Stored data entries:
Segment Open
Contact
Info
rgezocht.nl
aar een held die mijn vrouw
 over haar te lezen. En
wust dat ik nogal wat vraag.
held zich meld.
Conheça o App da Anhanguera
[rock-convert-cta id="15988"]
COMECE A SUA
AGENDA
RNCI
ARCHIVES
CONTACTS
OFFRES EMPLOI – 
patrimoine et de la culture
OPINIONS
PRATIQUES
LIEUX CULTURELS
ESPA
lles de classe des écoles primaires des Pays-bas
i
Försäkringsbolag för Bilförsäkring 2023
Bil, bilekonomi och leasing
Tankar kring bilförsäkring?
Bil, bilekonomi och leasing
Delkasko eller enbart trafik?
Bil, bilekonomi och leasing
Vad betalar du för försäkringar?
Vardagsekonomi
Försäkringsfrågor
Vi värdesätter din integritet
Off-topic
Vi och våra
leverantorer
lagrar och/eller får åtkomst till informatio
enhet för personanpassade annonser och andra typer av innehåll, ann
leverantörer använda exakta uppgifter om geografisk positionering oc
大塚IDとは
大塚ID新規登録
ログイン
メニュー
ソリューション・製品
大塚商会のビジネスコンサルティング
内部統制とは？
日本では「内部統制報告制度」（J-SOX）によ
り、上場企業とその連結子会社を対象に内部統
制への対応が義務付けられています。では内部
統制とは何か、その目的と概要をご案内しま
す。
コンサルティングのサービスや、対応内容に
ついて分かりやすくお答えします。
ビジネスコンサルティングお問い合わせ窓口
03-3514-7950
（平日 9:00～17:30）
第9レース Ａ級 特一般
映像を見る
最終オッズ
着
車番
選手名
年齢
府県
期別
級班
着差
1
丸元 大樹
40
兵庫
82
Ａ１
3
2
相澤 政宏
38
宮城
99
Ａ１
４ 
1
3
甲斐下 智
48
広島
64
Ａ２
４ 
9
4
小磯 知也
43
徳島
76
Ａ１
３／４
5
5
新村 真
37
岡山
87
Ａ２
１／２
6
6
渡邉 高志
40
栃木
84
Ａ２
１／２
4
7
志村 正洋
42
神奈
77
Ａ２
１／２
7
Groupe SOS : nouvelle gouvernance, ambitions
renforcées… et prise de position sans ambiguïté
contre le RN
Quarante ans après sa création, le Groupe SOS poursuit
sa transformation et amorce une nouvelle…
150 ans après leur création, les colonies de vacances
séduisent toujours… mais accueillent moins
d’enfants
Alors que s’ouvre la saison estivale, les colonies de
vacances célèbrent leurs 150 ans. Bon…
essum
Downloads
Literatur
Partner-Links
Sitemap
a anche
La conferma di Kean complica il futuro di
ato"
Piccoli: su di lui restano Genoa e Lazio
Segment Closed
When a line of the data holds the string "après", pick it out and copy it.

Quarante ans après sa création, le Groupe SOS poursuit
150 ans après leur création, les colonies de vacances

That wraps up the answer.